What do you think about Decentralized Identity (DIDs - https://www.w3.org/TR/did-core/)? With it, you can have several identities and easily generate new ones when needed (but you probably need to have a single, government-recognized identity for the real world).

Europe seems to be working hard on establishing an identity for every citizen: https://commission.europa.eu/strategy-and-policy/priorities-... (most countries already have that, but this is about unifying the various countries' ID systems).


Unfortunately no purely technical solution works. As I've said in the end of my article:

> We need to support the case when a person wakes but-naked in a corn field, suffering from complete amnesia, and remembering nothing about himself. Today, such a person has a chance of getting his identity back, but in a pure technological world, "the computor just says no!"

----

Regarding the various European ID initiatives: they might seem a good idea, but they don't actually work in practice: for better or worse, our internet solutions seem to have settled on email as the de-facto identification system. Are any of these EU ID initiatives completely interoperable with the email system? If not, they are useful only for purely official interactions with the government, and solve nothing outside of that realm.

Also, because most such ID initiatives are actually X.509 tokens that work solely on Windows, with Adobe products, they are beyond useless...

(Let alone that one costs ~50 EUR per year in my country, Romania...)


I am sorry to be blunt but you seem to be misinformed.

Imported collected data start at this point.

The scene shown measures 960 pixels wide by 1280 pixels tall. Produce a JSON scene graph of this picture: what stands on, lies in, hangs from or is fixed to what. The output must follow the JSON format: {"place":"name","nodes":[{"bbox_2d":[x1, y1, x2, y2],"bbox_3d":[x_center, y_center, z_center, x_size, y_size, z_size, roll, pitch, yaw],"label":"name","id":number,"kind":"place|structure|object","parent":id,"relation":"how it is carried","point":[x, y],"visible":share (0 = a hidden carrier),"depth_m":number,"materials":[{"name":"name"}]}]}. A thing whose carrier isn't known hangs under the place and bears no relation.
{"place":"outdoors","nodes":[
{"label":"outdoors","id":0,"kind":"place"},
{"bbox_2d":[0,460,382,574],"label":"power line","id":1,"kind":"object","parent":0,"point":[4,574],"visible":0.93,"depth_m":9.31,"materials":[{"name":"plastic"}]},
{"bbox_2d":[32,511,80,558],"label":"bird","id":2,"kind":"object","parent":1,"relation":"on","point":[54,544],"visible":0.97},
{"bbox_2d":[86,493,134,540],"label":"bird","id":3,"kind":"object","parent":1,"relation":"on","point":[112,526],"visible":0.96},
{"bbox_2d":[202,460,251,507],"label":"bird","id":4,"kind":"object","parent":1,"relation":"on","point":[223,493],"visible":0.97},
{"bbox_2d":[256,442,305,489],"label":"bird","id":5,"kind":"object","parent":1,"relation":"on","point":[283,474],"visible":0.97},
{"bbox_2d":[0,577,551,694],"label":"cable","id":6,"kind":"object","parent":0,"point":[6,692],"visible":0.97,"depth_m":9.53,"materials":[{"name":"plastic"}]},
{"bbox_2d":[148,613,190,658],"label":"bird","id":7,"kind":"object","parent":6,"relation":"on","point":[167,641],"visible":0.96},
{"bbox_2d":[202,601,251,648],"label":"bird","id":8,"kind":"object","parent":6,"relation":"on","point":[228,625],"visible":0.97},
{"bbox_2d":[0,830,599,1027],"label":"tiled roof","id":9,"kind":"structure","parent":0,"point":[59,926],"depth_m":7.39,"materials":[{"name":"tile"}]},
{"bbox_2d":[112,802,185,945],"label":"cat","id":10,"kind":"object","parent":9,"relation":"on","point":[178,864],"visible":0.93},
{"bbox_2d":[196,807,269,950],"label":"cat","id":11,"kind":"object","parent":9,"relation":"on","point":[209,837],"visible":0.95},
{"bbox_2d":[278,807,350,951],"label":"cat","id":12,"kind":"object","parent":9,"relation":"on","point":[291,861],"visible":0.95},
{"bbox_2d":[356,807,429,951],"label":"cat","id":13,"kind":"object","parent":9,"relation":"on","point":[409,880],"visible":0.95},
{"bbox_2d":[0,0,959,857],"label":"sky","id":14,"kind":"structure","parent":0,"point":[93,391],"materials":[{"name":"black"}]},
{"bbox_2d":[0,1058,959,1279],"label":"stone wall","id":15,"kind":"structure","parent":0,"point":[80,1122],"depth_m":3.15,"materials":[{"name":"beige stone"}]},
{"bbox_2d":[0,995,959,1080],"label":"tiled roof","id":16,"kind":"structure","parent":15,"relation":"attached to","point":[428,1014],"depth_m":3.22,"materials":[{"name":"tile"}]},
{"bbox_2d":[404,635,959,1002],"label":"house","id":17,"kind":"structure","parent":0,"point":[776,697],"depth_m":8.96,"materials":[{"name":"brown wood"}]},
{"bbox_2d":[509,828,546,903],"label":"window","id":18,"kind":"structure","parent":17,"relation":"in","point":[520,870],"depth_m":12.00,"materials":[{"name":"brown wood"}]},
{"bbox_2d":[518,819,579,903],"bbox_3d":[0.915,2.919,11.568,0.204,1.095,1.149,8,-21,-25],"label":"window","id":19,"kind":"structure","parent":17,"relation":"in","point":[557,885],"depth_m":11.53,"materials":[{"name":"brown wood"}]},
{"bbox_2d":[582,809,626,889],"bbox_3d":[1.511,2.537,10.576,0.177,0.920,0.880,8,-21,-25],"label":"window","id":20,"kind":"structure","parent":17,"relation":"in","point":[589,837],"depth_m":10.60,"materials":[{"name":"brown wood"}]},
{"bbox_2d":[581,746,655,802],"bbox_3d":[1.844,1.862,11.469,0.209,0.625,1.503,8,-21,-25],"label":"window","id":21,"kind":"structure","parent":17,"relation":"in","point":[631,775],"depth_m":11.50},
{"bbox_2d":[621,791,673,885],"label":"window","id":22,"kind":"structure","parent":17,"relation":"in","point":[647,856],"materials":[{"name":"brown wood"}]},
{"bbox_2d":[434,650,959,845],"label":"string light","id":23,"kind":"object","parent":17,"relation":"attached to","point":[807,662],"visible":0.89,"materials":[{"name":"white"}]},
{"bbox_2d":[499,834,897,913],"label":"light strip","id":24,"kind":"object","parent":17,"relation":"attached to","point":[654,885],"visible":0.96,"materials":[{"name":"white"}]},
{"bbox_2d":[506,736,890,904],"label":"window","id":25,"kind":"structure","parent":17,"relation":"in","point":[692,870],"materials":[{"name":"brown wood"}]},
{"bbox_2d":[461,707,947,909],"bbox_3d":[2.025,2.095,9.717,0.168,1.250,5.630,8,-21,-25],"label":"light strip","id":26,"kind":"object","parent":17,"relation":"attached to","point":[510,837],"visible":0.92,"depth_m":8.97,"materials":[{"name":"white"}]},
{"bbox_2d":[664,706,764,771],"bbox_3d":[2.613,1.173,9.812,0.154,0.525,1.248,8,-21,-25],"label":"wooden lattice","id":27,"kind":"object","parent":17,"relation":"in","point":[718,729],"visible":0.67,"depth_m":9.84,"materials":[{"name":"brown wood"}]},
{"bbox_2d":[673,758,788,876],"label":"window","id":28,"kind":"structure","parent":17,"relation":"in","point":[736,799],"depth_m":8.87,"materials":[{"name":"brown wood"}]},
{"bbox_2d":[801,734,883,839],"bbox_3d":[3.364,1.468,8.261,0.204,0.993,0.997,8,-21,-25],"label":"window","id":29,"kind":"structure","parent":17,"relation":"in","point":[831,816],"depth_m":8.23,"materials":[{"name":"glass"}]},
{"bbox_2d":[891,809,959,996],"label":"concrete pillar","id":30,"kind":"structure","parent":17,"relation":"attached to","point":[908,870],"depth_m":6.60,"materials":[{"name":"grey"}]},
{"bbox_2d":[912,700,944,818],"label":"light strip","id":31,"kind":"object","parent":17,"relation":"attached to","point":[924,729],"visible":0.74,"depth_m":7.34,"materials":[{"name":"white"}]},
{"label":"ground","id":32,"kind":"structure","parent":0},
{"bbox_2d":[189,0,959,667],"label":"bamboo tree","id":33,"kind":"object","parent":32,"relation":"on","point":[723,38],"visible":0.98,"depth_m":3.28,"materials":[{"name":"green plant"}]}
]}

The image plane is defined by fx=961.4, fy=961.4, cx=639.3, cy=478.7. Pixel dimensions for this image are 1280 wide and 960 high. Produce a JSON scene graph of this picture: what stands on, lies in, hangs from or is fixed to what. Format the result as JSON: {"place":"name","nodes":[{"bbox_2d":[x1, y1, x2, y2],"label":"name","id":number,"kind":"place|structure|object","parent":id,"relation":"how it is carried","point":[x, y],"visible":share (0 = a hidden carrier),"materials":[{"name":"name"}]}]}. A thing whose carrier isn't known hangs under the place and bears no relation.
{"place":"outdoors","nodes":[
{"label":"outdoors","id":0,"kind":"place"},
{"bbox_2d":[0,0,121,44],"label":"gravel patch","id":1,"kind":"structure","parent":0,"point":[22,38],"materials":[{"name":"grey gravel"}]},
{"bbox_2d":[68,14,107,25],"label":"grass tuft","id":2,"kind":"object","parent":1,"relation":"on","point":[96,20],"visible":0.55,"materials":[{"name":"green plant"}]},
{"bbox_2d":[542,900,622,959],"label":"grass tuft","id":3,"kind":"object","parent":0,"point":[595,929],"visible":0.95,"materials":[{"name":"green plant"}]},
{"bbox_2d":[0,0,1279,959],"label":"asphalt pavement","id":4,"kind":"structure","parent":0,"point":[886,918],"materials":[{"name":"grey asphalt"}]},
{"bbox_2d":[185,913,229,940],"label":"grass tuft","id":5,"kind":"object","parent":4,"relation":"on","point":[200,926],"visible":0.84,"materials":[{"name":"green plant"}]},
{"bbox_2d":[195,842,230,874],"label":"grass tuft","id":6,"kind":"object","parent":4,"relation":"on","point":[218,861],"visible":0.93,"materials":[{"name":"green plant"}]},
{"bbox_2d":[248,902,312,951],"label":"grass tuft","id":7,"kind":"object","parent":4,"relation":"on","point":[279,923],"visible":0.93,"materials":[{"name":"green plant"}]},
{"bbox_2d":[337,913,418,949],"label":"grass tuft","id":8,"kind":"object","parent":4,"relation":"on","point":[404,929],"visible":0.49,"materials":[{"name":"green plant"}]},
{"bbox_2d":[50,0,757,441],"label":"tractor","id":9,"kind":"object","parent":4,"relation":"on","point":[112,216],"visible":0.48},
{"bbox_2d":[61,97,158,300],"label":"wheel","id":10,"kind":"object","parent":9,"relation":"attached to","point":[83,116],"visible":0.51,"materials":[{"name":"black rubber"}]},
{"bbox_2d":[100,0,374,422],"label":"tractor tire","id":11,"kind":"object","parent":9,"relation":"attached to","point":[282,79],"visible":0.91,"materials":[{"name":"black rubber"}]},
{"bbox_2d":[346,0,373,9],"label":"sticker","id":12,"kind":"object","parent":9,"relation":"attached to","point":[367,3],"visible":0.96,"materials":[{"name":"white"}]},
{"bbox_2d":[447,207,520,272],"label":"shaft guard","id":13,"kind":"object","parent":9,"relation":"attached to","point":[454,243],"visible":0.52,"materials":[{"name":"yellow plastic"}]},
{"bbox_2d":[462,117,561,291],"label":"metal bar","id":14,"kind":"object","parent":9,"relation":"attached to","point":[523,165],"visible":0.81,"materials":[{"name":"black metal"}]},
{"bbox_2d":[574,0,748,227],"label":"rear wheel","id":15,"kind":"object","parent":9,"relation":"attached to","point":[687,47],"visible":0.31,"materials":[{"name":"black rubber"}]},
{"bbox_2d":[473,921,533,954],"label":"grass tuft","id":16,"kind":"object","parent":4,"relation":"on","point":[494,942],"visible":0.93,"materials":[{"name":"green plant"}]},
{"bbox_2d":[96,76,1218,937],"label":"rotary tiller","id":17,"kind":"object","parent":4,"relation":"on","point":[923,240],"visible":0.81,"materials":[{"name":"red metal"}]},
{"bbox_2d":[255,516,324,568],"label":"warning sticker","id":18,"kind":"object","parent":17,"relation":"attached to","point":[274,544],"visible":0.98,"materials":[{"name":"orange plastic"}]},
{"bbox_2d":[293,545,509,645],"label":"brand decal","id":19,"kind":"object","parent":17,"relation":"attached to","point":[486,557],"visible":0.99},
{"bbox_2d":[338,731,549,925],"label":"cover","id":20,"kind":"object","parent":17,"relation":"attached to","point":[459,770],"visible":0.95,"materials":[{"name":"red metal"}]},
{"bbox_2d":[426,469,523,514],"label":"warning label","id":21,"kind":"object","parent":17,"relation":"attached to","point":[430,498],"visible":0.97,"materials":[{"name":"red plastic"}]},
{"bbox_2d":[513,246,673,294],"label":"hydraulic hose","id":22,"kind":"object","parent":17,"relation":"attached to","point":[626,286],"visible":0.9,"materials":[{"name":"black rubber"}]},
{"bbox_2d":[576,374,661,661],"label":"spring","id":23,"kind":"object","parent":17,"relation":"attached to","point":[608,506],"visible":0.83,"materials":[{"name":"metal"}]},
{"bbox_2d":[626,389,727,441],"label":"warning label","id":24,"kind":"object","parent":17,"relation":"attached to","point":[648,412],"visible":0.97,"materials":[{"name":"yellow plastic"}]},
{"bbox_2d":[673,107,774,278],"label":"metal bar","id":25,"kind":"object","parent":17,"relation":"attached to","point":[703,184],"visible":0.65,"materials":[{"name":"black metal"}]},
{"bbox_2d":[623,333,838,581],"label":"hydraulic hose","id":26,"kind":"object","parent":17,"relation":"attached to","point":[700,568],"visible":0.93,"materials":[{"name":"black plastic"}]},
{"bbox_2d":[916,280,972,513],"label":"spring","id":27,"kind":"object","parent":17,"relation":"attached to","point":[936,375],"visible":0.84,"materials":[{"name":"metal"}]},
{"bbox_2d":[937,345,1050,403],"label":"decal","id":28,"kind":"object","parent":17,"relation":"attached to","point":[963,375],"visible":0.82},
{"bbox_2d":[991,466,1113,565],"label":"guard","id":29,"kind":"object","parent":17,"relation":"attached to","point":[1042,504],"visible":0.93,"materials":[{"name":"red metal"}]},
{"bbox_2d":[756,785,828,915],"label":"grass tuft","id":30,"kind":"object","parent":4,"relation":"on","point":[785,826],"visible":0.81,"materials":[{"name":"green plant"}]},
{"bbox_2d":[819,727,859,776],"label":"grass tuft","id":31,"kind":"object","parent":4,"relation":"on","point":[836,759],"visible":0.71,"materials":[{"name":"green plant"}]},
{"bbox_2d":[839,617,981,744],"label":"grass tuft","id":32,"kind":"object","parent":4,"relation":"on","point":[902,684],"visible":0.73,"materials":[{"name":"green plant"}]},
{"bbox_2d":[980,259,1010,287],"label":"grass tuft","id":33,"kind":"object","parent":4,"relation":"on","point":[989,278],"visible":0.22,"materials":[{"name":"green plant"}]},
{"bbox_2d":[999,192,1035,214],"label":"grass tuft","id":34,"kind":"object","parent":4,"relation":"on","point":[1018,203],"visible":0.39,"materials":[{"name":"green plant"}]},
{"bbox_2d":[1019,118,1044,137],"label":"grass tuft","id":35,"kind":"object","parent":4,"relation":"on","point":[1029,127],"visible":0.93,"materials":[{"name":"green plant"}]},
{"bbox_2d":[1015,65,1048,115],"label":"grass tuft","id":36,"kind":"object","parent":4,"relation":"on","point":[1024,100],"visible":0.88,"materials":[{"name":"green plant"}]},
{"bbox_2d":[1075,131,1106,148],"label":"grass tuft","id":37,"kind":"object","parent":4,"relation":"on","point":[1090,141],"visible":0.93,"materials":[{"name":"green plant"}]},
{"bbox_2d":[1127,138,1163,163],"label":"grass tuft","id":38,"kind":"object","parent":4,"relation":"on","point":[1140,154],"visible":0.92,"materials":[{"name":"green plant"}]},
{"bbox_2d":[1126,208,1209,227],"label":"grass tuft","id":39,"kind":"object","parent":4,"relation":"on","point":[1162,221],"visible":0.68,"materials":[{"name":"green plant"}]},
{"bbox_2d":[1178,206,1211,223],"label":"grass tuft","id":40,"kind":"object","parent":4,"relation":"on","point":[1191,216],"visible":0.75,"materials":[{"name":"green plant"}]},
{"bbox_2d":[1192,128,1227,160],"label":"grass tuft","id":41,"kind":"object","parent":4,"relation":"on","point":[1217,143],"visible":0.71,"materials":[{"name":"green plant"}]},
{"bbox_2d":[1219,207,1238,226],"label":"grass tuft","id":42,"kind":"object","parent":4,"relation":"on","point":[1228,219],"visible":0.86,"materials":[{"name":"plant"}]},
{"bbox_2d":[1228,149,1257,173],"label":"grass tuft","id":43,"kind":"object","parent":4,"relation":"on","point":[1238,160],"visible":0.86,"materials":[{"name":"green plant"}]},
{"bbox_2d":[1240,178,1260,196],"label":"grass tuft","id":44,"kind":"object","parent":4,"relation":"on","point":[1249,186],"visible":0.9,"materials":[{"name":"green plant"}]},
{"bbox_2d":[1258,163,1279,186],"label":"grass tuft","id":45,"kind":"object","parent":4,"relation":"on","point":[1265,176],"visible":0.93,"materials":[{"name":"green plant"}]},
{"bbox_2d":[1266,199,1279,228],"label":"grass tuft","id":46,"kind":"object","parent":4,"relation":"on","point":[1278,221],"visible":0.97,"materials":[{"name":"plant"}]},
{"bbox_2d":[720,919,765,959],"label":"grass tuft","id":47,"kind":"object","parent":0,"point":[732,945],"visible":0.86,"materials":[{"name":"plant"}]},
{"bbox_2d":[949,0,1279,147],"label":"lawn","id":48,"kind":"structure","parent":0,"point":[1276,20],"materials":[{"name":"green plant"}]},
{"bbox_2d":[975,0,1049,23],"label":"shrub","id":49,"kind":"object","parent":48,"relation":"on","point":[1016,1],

> We need to support the case when a person wakes but-naked in a corn field

DIDs can have a controller, and the controller can be your "real-world" identity... If that is government-issued, you can recover it the same way you recover your identity today in case you lose all your documents. After that, you regain control of all your other DIDs (which you keep to ensure anonimity, e.g. you can have a different DID for each service you sign up with).

> Are any of these EU ID initiatives completely interoperable with the email system? If not, they are useful only for purely official interactions with the government, and solve nothing outside of that realm.

That's plain wrong. It's already possible to use DIDs to sign up with any business you want, though admidetly as the specs are still in flow, there's no much out there other than lots of PoCs - but those already show it's absolutely possible and desirable to use DIDs instead of email addresses... private accounts are an actual liability for most businesses (except those selling your data for marketing purposes, of course).

> Also, because most such ID initiatives are actually X.509 tokens

Where did you get that impression?? There are several DID methods and the most popular so far have nothing to do with X.509 certificates (I think that's what you meant by "token"?). Many are using JWKs (JSON Web Keys) as most alternative solutions do. Check the current registry of DIDs here: https://www.w3.org/TR/did-spec-registries/#did-methods

The EU seem to be using both Web DIDs (no blockchain) and [EBSI](https://ec.europa.eu/digital-building-blocks/wikis/display/E...) (EU blockchain initiative).


FWIW, ironically and counter intuitively, "the right to be forgotten" achievement is unlocked with the combo of RealID (or equiv) and "translucent database" techniques.

(Over simplifying: just like properly salted and hashed password files. Lose the password and you cannot retrieve the encrypted data.)

Using your essay as a starting point, I'll start pondering what a future "right to be remembered" system might look like. Both technically and legally.